Now, we use this to work out the number of ways to distribute \(n\) distinguishable items into \(k\) indistinguishable bins.

Here, our sets are actually sets of collections. So, the intersection of, say, \(\mathcal{B}_1\) and \(\mathcal{B}_2\) would be all collections \(B_p, B_q, B_r…\) that have both bin \(b_1\) and bin \(b_2\) empty.

\[\begin{align*} &k^n && \text{# ways to distribute $n$ distinct items into $k$ distinct bins} \cr |\mathcal{B}_j| &= \binom{k}{1} (k-1)^n && \text{size of set of collections with a given bin empty} \cr |\mathcal{B}_j \cap \mathcal{B}_h| &= \binom{k}{2} (k-2)^n && \text{size of set of collections with two given bins both empty} \cr | \bigcup_{j=1}^k \mathcal{B}_j | &= \sum_{j=1}^k (-1)^{j-1} \binom{k}{j} (k-j)^n = \mathscr{B} && \text{set of collections with any of $k$ boxes empty} \cr & k^n - \sum_{j=1}^k (-1)^{j-1} \binom{k}{j} (k-j)^n && \text{number of partitions with no box empty, distinct bins} \cr \end{align*}\]

Now, let’s do a bit of clever algebra on that last expression to get it more tractable. First, we rewrite it as an addition of negative terms, simplifying the exponent; then, we just write the whole expression as one summation.

\[\begin{align*} k^n - \sum_{j=1}^k (-1)^{j-1} \binom{k}{j} (k-j)^n &= k^n + \sum_{j=1}^k (-1)^{j} \binom{k}{j} (k-j)^n \cr &= \sum_{j=0}^k (-1)^{j} \binom{k}{j} (k-j)^n \end{align*}\]

The last trick is to get this in a slightly nicer form. Of course, \((k-j)^n\) for a fixed \(n, k\), variable \(0 \leq j \leq k\) is just a sequence of integers to some power; with natural ordering, this is just \(0, 1, 2^n, 3^n, … k^n\). We might suspect that we could simply re-parameterize this term as \(j^n\) to the same effect. In fact, we can. If we are moving along the element of a row of Pascal’s Triangle, we are taking equal-sized steps up and down a hill. If we move through the old expression, we have terms such as…

\[\begin{align*} \binom{k}{0} k^n + \binom{k}{1} (k-1)^n + ... + \binom{k}{k-2} 2^n + \binom{k}{k-1} + \binom{k}{k} \cr \end{align*}\]

If we rewrite each term, we simply have…

\[\begin{align*} \binom{k}{k} k^n + \binom{k}{k-1} (k-1)^n + ... + \binom{k}{2} 2^n + \binom{k}{1} + \binom{k}{0} \cr \end{align*}\]

The only problem is that the sign should be flipped.

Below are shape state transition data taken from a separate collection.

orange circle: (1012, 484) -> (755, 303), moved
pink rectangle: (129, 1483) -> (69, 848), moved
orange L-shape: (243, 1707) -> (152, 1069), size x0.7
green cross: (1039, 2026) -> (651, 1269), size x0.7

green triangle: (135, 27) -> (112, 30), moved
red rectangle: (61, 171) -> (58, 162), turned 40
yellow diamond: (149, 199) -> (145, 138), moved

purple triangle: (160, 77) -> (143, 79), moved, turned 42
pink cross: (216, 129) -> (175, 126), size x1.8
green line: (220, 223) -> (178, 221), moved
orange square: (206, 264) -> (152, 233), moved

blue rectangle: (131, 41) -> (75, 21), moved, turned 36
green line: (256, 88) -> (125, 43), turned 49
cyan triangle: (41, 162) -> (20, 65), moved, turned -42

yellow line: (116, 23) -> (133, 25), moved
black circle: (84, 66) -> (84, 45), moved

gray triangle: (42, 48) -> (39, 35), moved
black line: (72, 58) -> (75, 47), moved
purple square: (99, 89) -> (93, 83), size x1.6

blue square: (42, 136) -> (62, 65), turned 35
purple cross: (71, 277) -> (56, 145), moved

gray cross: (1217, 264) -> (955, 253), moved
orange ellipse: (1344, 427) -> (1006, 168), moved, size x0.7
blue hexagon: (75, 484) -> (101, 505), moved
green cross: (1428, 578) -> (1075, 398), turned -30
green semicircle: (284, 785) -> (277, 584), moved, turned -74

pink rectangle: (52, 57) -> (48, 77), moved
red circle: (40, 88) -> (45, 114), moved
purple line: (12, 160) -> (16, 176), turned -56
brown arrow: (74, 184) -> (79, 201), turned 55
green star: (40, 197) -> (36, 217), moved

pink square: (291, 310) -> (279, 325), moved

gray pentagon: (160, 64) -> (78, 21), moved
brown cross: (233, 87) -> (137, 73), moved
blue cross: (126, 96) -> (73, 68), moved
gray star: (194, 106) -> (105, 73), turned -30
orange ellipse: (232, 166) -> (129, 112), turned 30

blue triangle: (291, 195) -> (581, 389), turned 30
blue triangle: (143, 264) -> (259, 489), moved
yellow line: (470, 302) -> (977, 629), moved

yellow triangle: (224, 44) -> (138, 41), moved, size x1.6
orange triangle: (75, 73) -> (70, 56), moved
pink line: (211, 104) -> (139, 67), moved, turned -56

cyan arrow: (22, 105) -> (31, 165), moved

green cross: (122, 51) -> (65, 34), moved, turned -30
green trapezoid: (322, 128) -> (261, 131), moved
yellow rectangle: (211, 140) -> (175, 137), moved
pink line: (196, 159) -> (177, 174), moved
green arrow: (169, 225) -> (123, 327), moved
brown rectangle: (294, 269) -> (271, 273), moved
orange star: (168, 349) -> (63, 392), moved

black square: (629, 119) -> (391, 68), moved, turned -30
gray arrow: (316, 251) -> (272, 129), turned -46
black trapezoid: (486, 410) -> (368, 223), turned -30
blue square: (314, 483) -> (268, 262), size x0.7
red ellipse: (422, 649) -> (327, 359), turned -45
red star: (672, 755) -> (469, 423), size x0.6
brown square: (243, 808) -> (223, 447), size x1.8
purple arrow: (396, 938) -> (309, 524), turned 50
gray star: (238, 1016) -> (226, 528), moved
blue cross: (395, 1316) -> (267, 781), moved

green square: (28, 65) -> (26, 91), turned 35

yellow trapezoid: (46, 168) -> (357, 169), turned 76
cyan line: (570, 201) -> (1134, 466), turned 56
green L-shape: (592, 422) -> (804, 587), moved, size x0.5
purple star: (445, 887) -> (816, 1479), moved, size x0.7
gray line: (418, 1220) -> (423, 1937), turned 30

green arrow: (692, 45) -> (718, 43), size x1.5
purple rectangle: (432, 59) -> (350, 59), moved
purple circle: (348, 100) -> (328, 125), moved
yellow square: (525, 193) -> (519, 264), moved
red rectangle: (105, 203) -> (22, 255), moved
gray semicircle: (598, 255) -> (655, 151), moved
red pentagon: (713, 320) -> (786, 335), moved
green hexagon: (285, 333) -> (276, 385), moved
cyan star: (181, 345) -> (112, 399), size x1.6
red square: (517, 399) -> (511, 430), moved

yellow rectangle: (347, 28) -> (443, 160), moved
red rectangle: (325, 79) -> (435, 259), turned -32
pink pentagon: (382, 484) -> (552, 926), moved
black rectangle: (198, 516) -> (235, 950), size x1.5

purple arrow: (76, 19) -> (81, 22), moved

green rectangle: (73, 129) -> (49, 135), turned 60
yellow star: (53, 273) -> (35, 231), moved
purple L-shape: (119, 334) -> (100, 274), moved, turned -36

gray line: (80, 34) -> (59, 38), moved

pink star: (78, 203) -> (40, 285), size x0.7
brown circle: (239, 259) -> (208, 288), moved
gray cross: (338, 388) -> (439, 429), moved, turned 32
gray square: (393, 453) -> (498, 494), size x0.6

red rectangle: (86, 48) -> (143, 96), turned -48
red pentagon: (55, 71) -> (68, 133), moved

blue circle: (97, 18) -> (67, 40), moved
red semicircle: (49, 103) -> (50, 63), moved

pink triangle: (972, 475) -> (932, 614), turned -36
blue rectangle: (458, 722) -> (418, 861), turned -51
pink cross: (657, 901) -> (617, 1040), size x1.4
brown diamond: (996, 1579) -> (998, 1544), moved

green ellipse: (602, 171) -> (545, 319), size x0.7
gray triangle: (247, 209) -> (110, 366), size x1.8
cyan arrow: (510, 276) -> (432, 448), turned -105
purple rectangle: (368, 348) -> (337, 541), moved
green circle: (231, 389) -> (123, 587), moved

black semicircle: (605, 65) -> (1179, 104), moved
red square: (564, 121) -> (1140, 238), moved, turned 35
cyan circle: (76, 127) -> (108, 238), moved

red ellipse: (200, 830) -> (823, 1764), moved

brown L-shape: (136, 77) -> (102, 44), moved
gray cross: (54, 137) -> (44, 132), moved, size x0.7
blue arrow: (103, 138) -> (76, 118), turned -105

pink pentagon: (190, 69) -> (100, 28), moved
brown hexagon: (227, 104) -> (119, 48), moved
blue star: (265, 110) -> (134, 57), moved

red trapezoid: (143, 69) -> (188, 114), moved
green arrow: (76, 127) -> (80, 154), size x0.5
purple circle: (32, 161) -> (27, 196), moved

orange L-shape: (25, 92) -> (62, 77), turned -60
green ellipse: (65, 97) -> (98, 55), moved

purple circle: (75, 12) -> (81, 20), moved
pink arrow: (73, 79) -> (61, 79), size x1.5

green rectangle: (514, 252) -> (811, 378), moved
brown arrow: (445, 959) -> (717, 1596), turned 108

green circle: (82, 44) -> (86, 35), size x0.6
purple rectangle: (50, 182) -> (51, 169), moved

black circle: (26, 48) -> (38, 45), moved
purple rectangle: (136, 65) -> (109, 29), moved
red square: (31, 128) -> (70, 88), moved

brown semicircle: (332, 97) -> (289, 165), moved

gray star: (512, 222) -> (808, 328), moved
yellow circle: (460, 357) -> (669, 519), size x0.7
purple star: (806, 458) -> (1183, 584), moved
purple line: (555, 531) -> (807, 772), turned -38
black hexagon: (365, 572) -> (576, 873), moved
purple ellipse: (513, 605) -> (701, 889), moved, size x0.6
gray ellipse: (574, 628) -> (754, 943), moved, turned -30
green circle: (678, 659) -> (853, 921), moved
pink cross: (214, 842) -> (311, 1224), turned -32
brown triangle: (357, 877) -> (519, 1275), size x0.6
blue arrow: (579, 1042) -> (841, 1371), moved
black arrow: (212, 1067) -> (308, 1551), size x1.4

We also just divide out by \(k!\) to take care of the fact that the boxes are, in fact, indistinct, so any permutation of the labeled boxes is immaterial.

\[\begin{align*} \left\{\begin{matrix} n \\ k \end{matrix}\right\} &= \frac{1}{k!}\sum_{j=0}^k (-1)^{j} \binom{k}{j} j^n \end{align*}\]
  1. Unfortunately, the standard notation for binomials (where \(k\) is the number of things to put in one of two bins) violates the meaning we otherwise give to \(k\) in these problems, where it indicates the number of bins. This is really only a problem with the standard way of writing the binomial, since \(k_1, k_2, … k_k\) in the multinomial case isn’t entirely execrable notation, but the slightly awkward \(\binom{n}{n_1, n_2, … n_k}\) used by WolframAlpha is much preferable if we want to be eact.